Le cheval de Turin
Le cheval de Turin, annoncé par son réalisateur, Béla Tarr, comme son dernier film, débute par une anecdote teintée d’humour noir. Une voix‑off raconte ainsi que le 3 janvier 1889, le philosophe Friedrich Nietzsche sombra dans la démence après sa rencontre avec un cheval malmené par son maître.
Puis la séquence inaugurale révèle une campagne sinistrée, battue par des rafales de vent et dans laquelle un vieil homme tente d’avancer avec son cheval. L’éprouvant voyage s’achève dans un abri de fortune, un huis clos rudimentaire, dressé contre la perpétuité des intempéries et l’imminence du chaos.

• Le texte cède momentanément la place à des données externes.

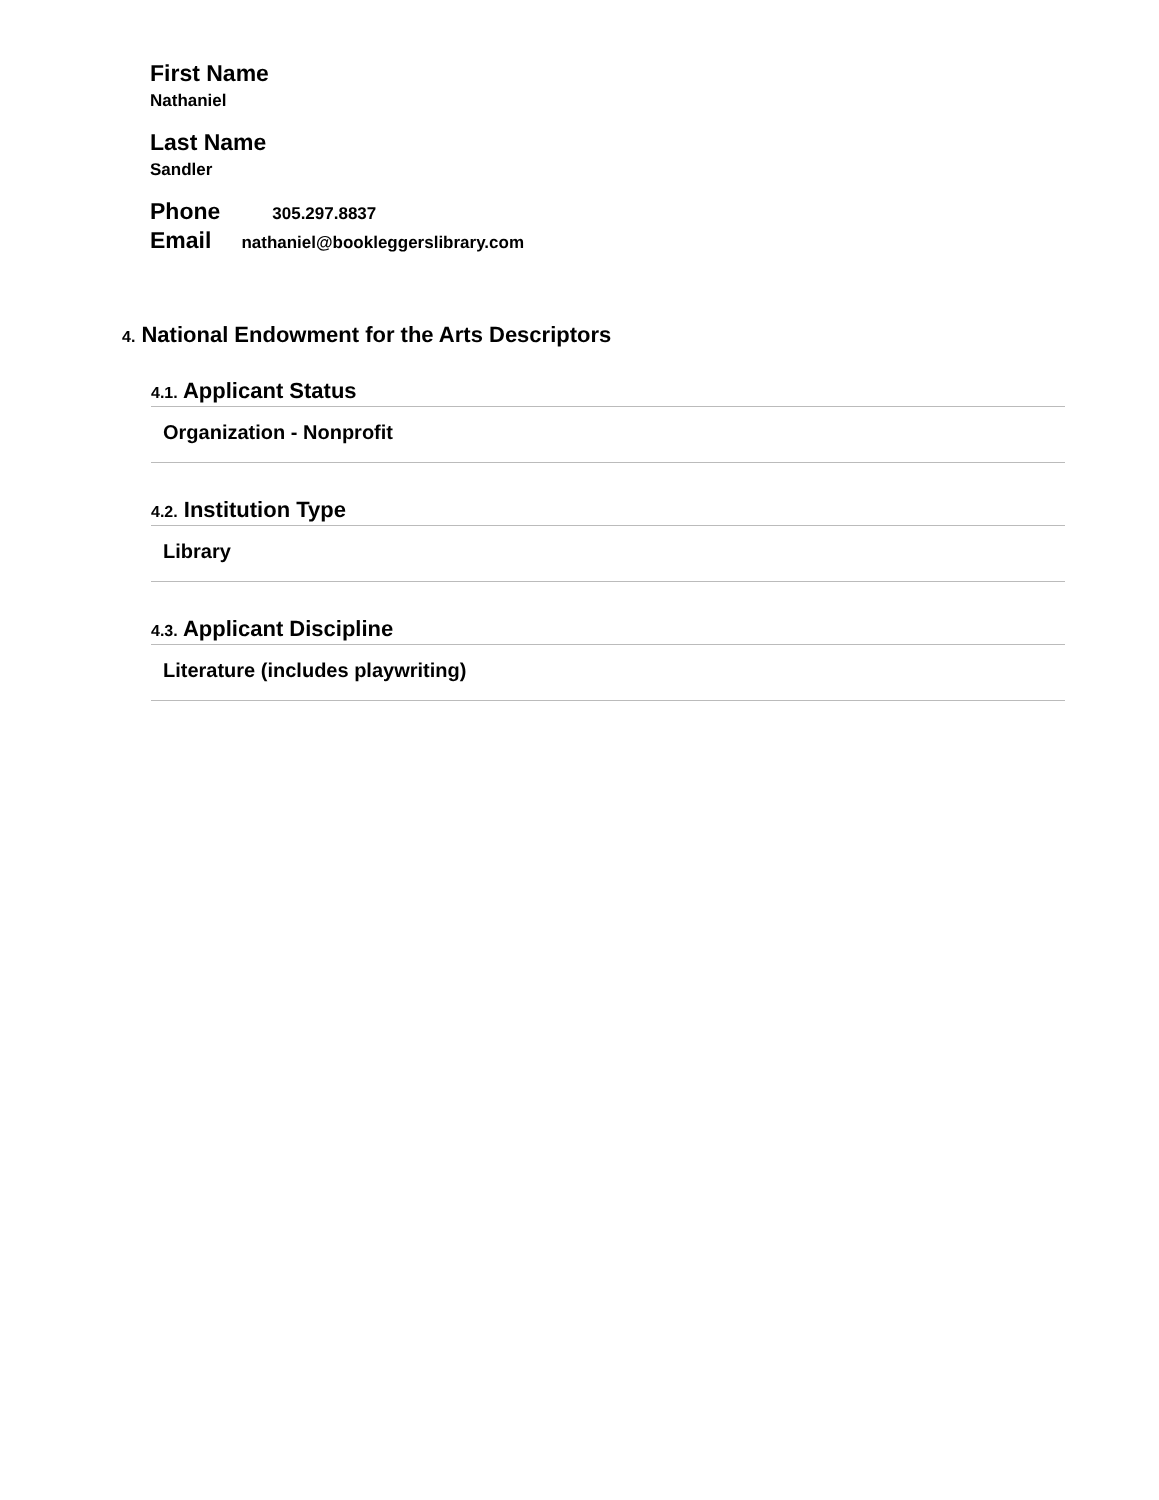First Name
Nathaniel
Last Name
Sandler
Phone 305.297.8837
Email nathaniel@bookleggerslibrary.com
4. National Endowment for the Arts Descriptors
4.1. Applicant Status
Organization - Nonprofit
4.2. Institution Type
Library
4.3. Applicant Discipline
Literature (includes playwriting)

Les jours se suivent et les gestes se ressemblent, comme captifs d'un bégaiement absurde et mécanique. Pendant plus de deux heures, la filiation appauvrie en lien humain et chaleur se change en une cohabitation mutique, presque résignée. La pesanteur, pourtant assourdissante, générée par de minutieux plans‑séquences, conforte ce radeau figé et allégorique vers son cheminement apocalyptique, tandis que de rares trouées extérieures (l’irruption d’un paysan volubile en quête d’eau de vie, une inquiétante troupe de Tziganes surgissant de la profondeur de champ aussi vite qu’elle ne s’éclipse) contredisent le temps de l’éternel retour mais sèment le Mal, par le verbe ou par l’eau, élément vital. Un monument.